Naked Lunch (1991) Before David Cronenberg directed critically beloved films like A History of Violence and Eastern Promises, he was primarily known as a horror director--and a brutally weird one, too. His earlier horror films like The Brood, Dead Ringers, and especially The Fly, were notorious for their dark, twisted plots and their disgusting use of various bodily fluids. Cronenberg finally reached the apex of his weirdness trajectory, however, with Naked Lunch. Based on the loosely autobiographical novel by William S. Burroughs, which many editors claimed would never be published, and which was largely censored and banned once it was, Naked Lunch would seem unfilmable for anyone but Cronenberg. It follows an exterminator who gets addicted to bug poison, kills his wife in circumstances alarmingly similar to Burroughs' real-life wife's death, starts working for the government, and interacts with various outlandish creatures like it's no big thing. Most of the novel and film might not even be real, let's put it that way. The film remains the only example of a surrealist-horror-noir we can remember, and thanks to Cronenberg, it's rather brilliant. Peter Weller - yes, Robocop himself - stars.
Audition (1999) If you rent Audition not knowing anything about it, you might be confused. "I thought this was supposed to be a horror movie," you might think as the first hour-or-so of the film unfolds like a mild, pastoral romance. Films don't really pull the ol' bait-and-switch much anymore, so when it happens here, it's so jarring you might get whiplash. The film takes a hard, hard left into horror territory about halfway through. Remember From Dusk 'Til Dawn, when it suddenly turned from a road-heist movie into a vampire flick? Audition veers harder. Apropos of nothing, we see a young lady, auditioned earlier by the film's protagonist, waiting by her phone for a call. A burlap sack in the background moves and makes human noises. She vomits into a bowl and feeds it to the multiple-amputee living in the bag. The film reverts back to normalcy up until the last 15-20 minutes, which spiral rapidly into some of the most excruciating torture ever filmed. This movie is basically a series of kicks to the nuts.

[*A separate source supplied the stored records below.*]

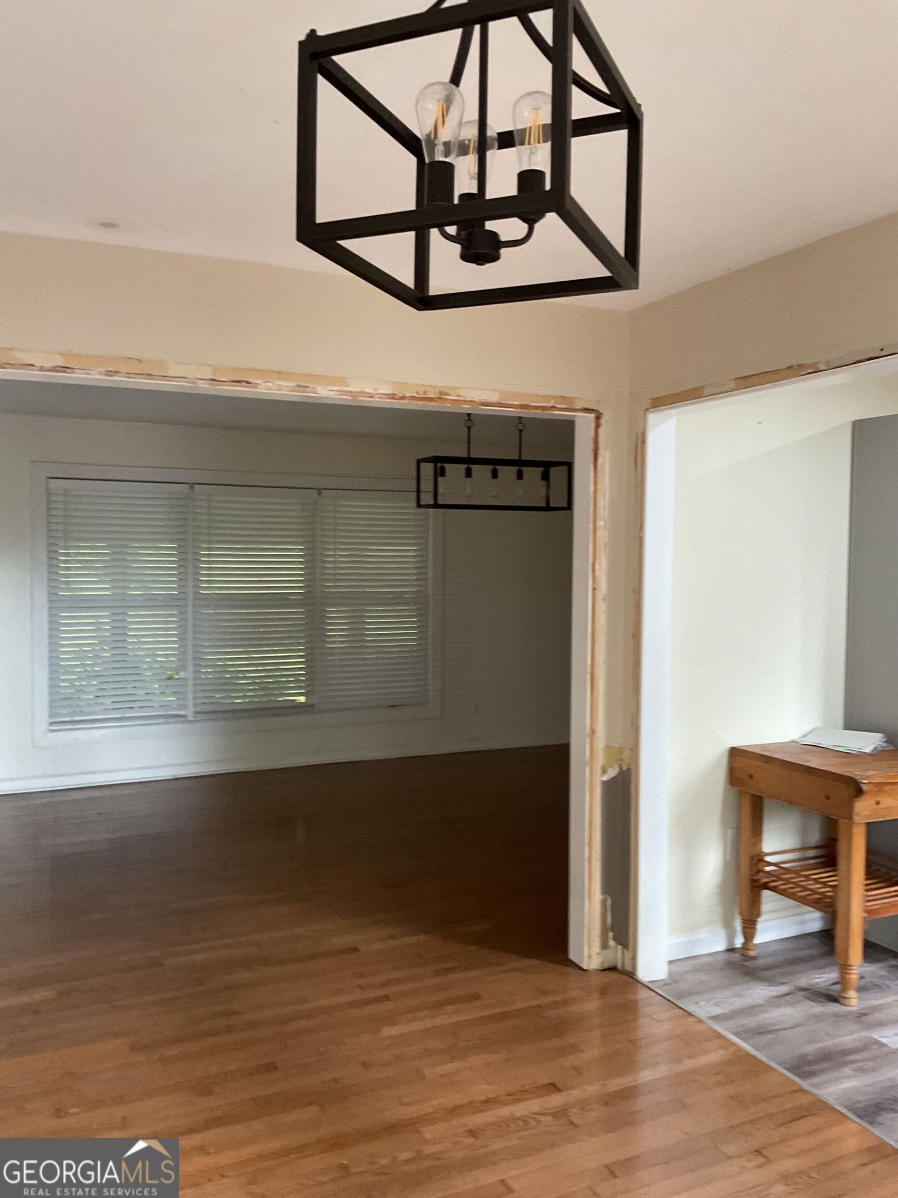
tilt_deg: -1.2
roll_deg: -1.1
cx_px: 449
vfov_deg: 61.7
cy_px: 599
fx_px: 1003
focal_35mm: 29
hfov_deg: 48.2
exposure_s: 1/60
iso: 160
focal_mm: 3
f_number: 1.8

Eraserhead (1976) Eraserhead is, as far as anyone can tell, a nightmare put to film. Its main character, the man with the ridiculous pompadour, suffers through excruciatingly oppressive social interactions before being presented with what looks like a peeled gopher and told it's his infant son. The thing screams. And screams. The main character's entire reality deteriorates. Above is a little sample of the kind of thing that happens to him. Dante tried to scare people with his visions of hell, but nothing in Inferno matches the sheer dread of Eraserhead. Like most of David Lynch's films, you won't know what the hell's going on, but you won't forget what you've seen. It gets under your skin in a big way.